In the draft design paper it says:

"There are a few aspects to a method call that can not be shown in a simple 
assignment statement like the ones shown above.

    There is no way to specify that a method does not return any values.
    There is no way to specify that a method takes variadic arguments.
    There is no way to distinguish a method call from a call of a struct 
field with function type.

When a contract needs to describe one of these cases, it can use a type 
conversion to an interface type. The interface type permits the method to 
be precisely described. If the conversion to the interface type passes the 
type checker, then the type argument must have a method of that exact type."
 
I don't know whether anyone has suggested this before but why not disallow 
direct method calls on a contract's type arguments altogether and force 
people to use interfaces instead?

If there were no suitable pre-existing interface, one could simply nest an 
anonymous interface within the contract itself and use that for the 
conversion.

The advantages would be:

1. It would always be clear to someone reading the contract what the 
method's precise signature was.

2. A contract writer wouldn't need to think up an arbitrary expression or 
statement to describe a method's signature (sometimes imperfectly). There'd 
only be one way to do it which he/she would already know about.

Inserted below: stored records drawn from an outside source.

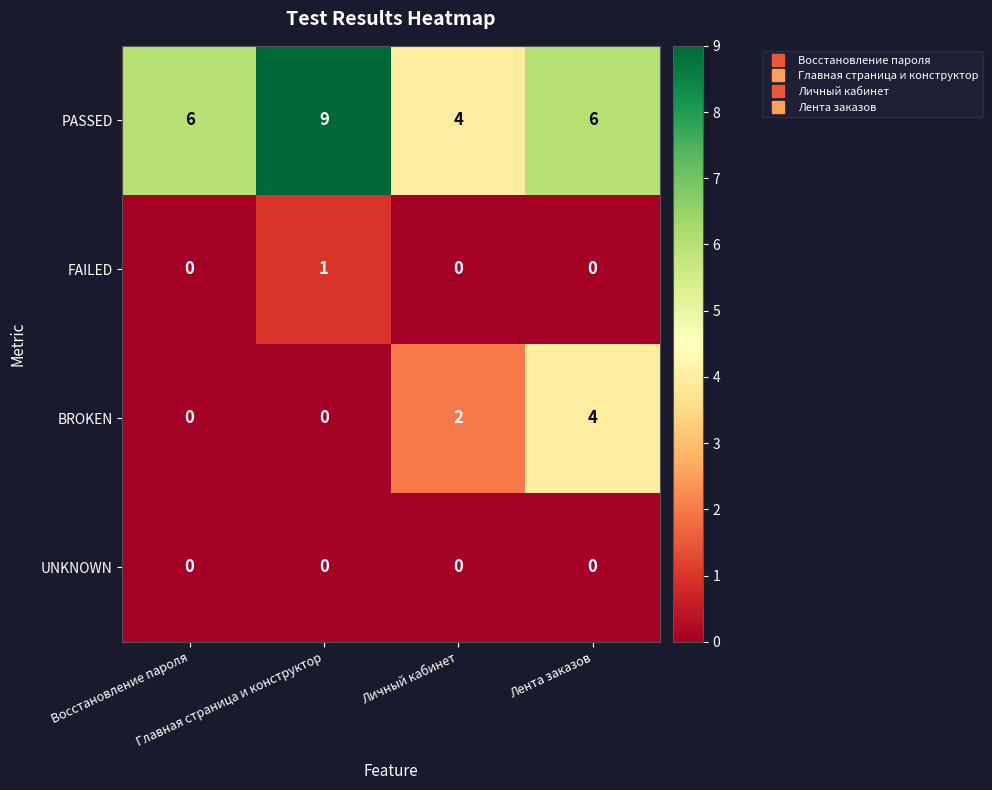

What is the maximum value shown in the chart?

9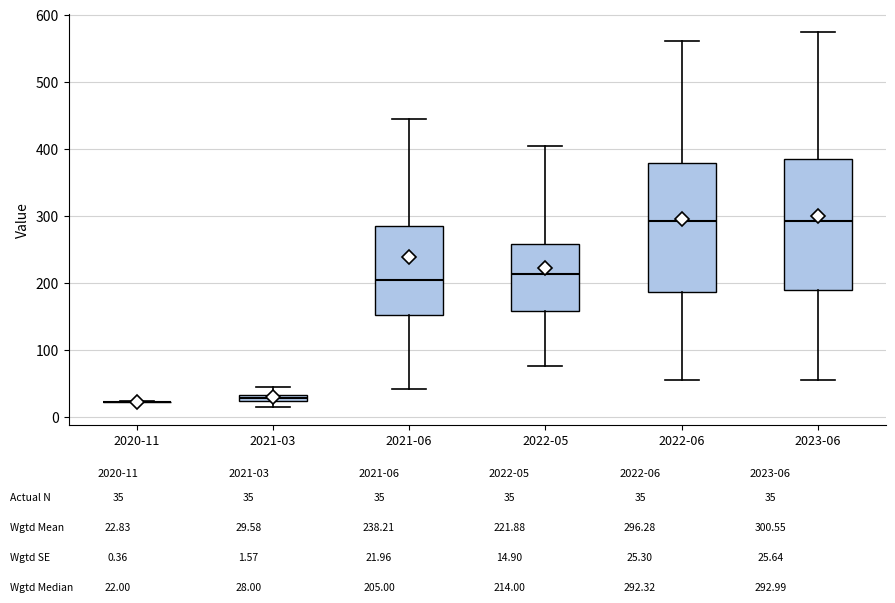

Where does the median line of the box for 2021-06 sit on the y-axis? The values are not printed on the chart, so give them approximately, as read against the axis.

210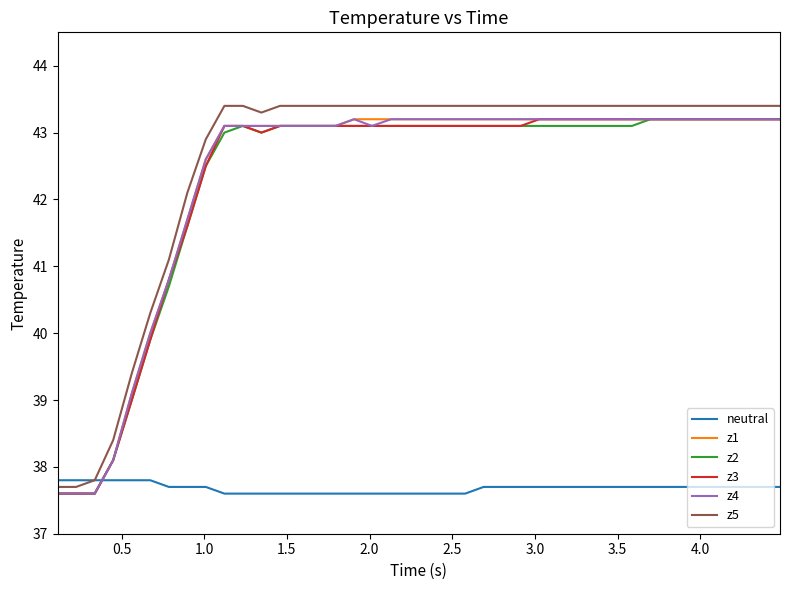

True or false: z3 and neutral cross at least once.

True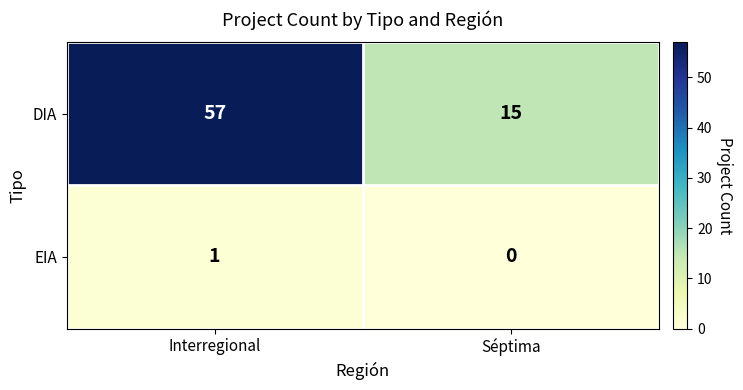

List the series in order of their overall mean, lowest first.

EIA, DIA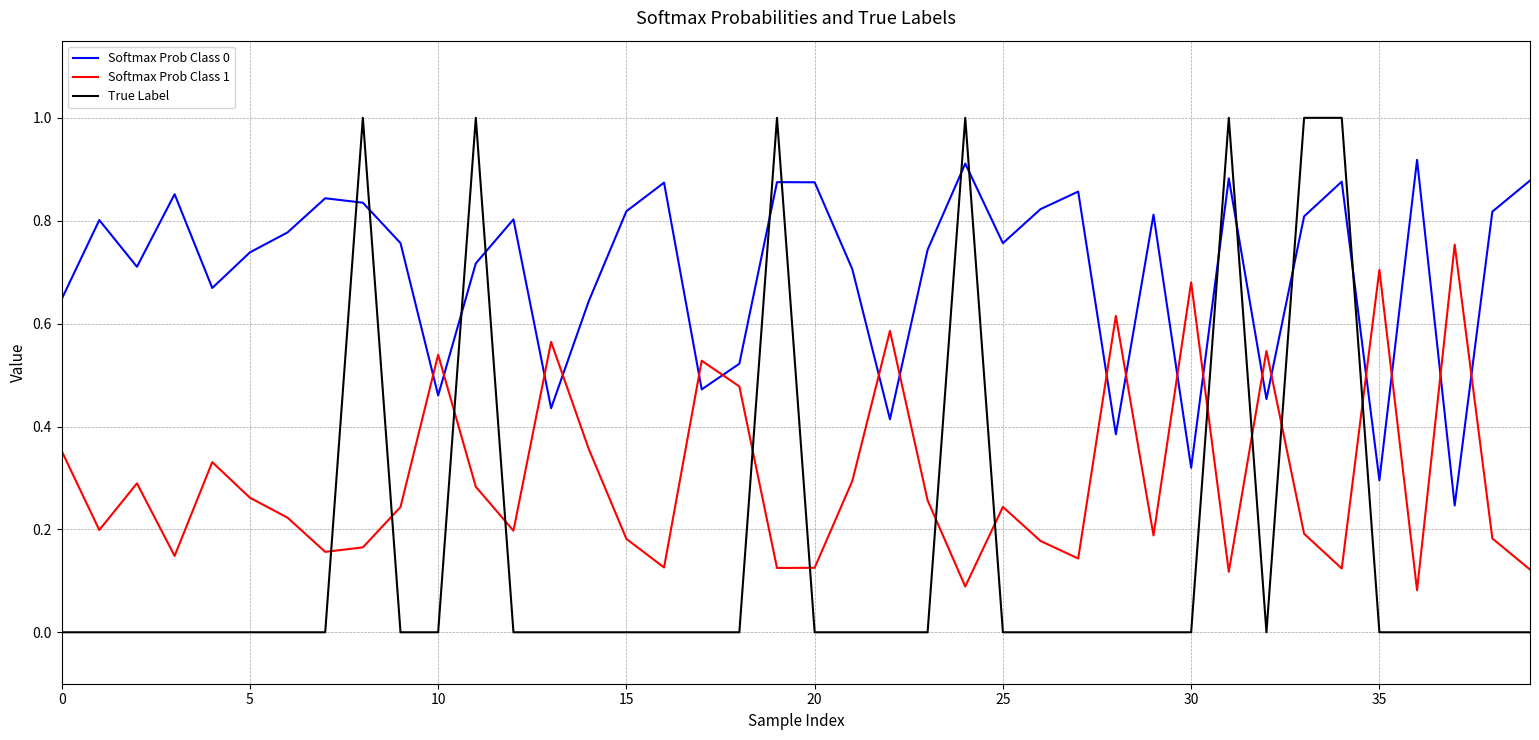

Which series has the largest range (max minus min)?

True Label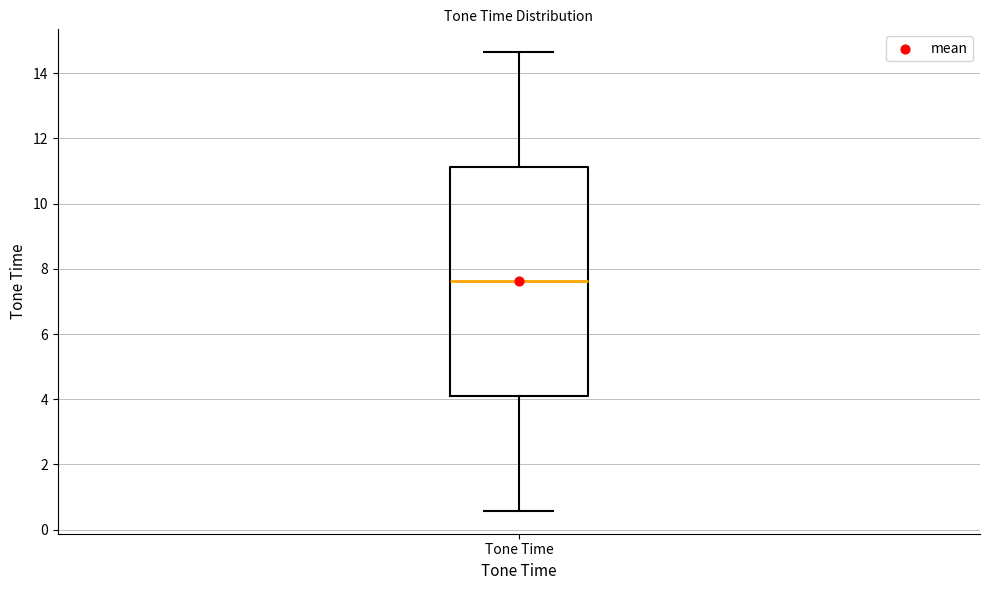

Where does the upper whisker of the box for Tone Time end on the y-axis? The values are not printed on the chart, so give them approximately, as read against the axis.

14.6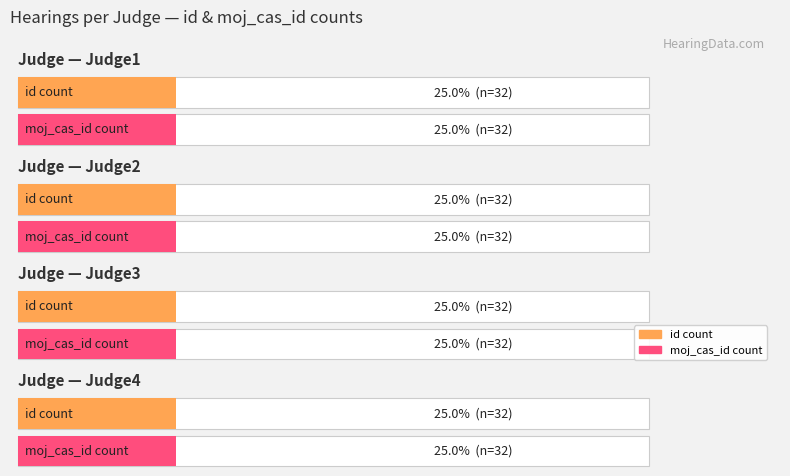

The value of id at 4 is 32. True or false?

True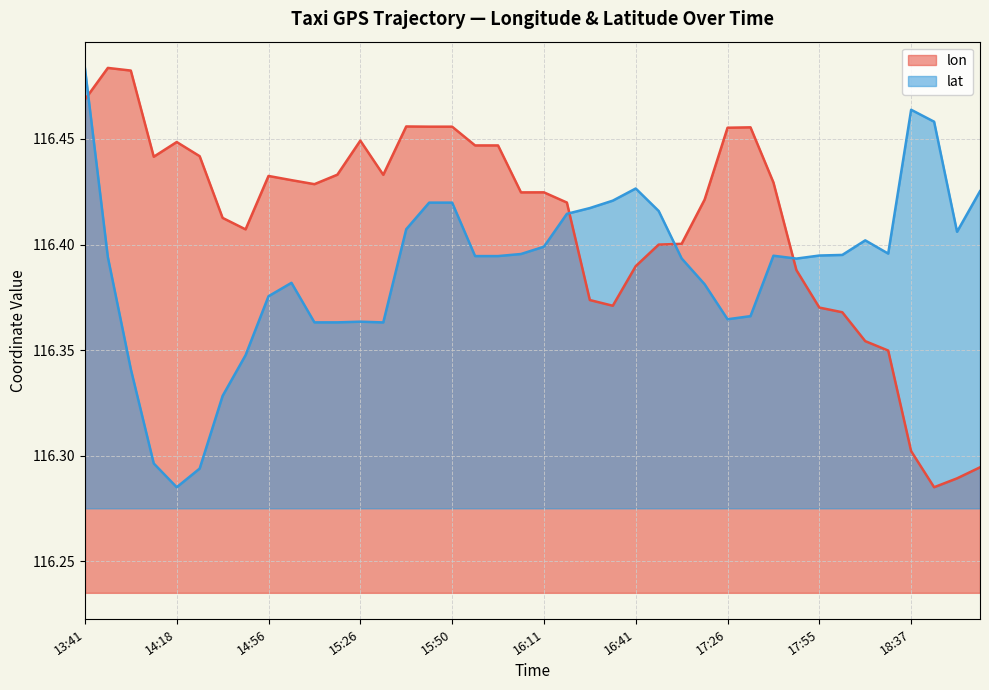

How many lines are shown in the chart?

2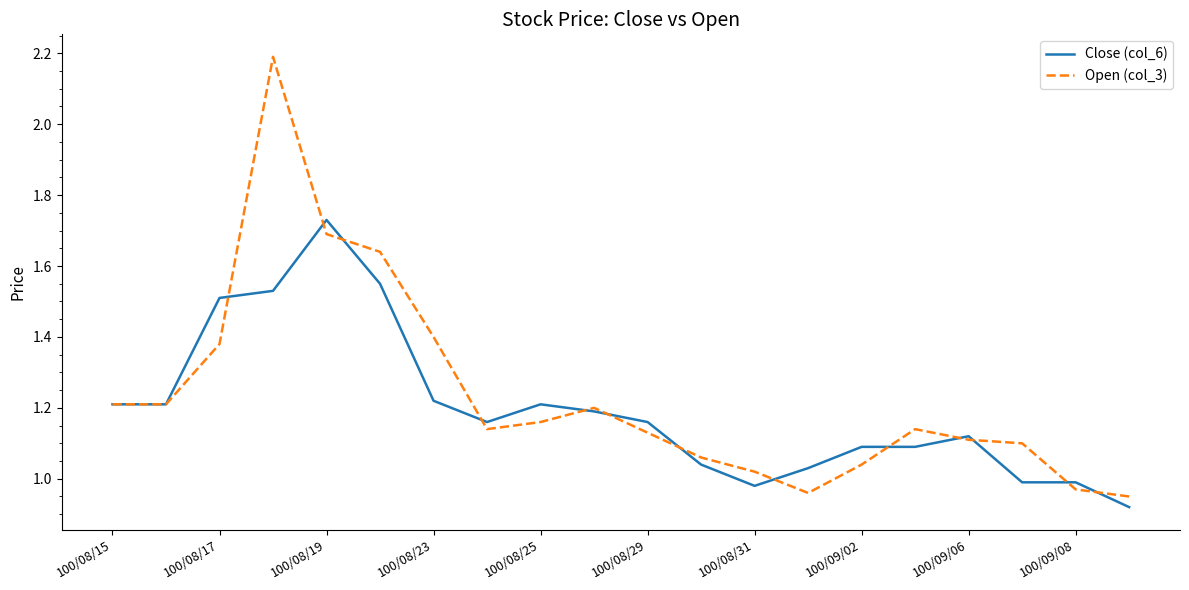

List the series in order of their peak value, lowest first.

Close (col_6), Open (col_3)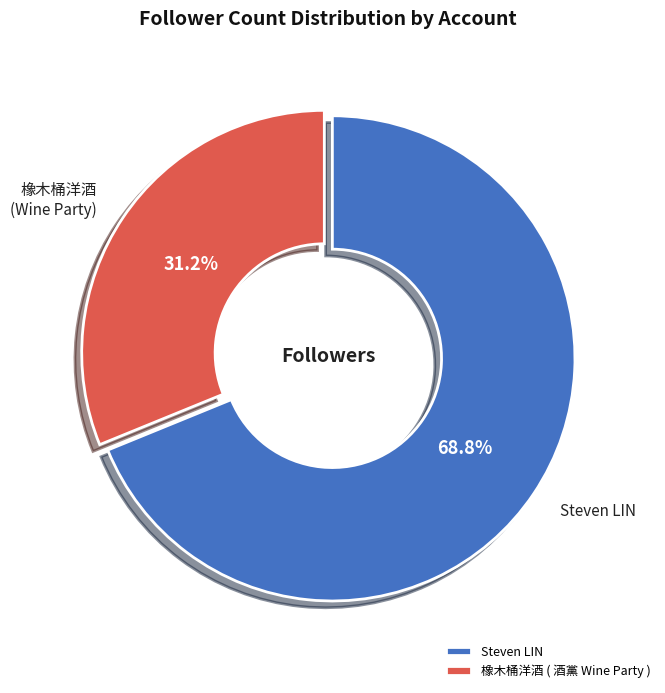

Between Steven LIN and 橡木桶洋酒 ( 酒黨 Wine Party ), which is larger?

Steven LIN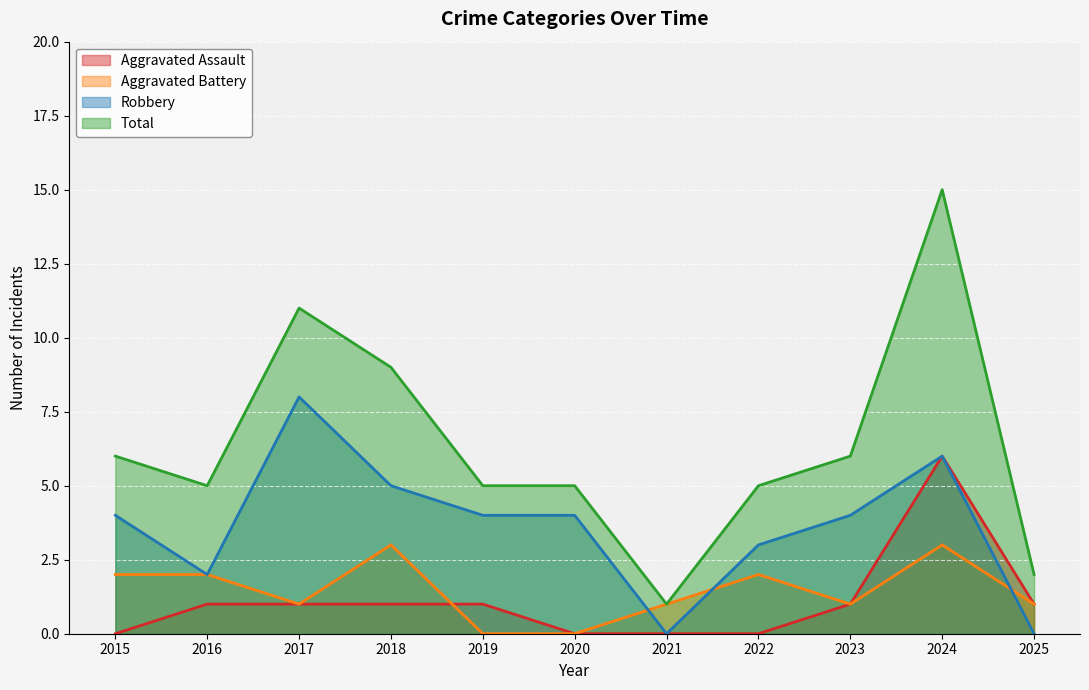

Reading left to right, extract all data points from this chart.

Aggravated Assault: 0	1	1	1	1	0	0	0	1	6	1
Aggravated Battery: 2	2	1	3	0	0	1	2	1	3	1
Robbery: 4	2	8	5	4	4	0	3	4	6	0
Total: 6	5	11	9	5	5	1	5	6	15	2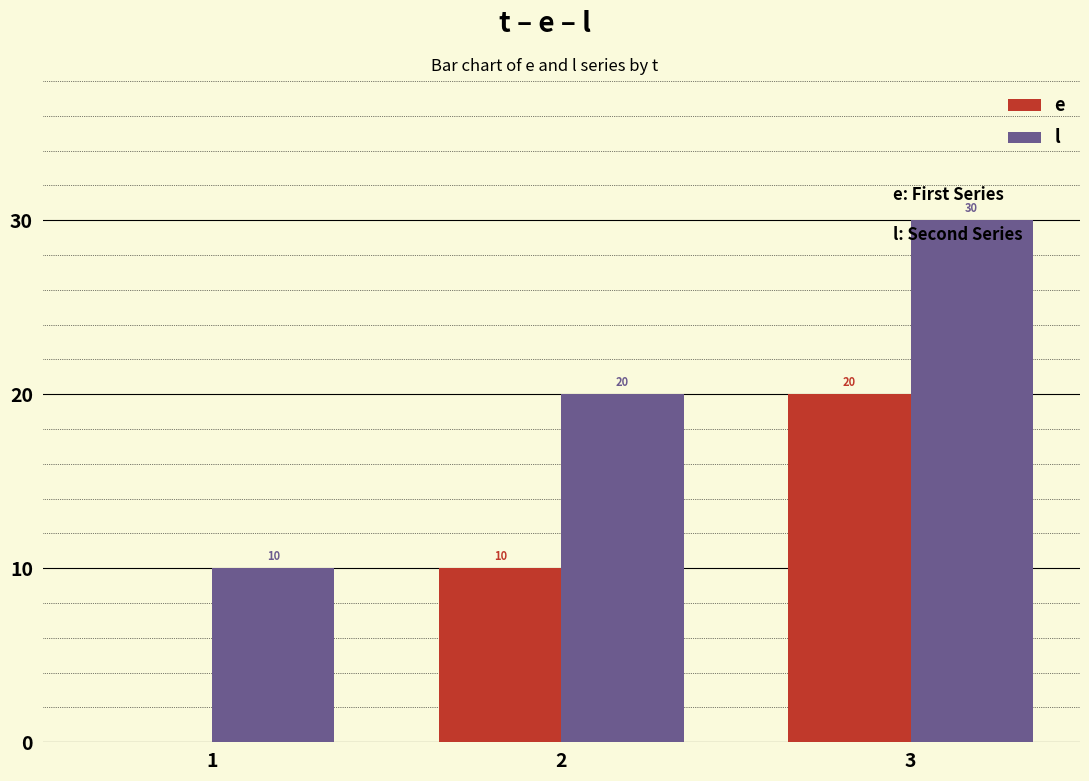

How many e values are between 0 and 20?

3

3. The compiler wouldn't need to make any inferences from the way a method 
was used what it's signature was.

The disadvantages would be:

1. It would be slightly more verbose to wrap the allowable methods in an 
interface.

2. The compiler would need to check that there were no direct method 
invocations on the type parameters within the contract body and flag an 
error if there was.

IMO the advantages easily outweigh the disadvantages.

What has become the "hello world" of generic contract programming would now 
become:

contract Graph(n Node, e Edge) {
    interface {
        Edges() []Edge
    }(n)
    interface() {
        Nodes() (Node, Node)
    }(e)
}

Now it's true that you'd still not be able to distinguish a pointer method 
from a value method using this approach. However, this probably wouldn't 
matter in the majority of cases and, if it did, then you could use a 
similar trick to that used in the draft to specify a value method.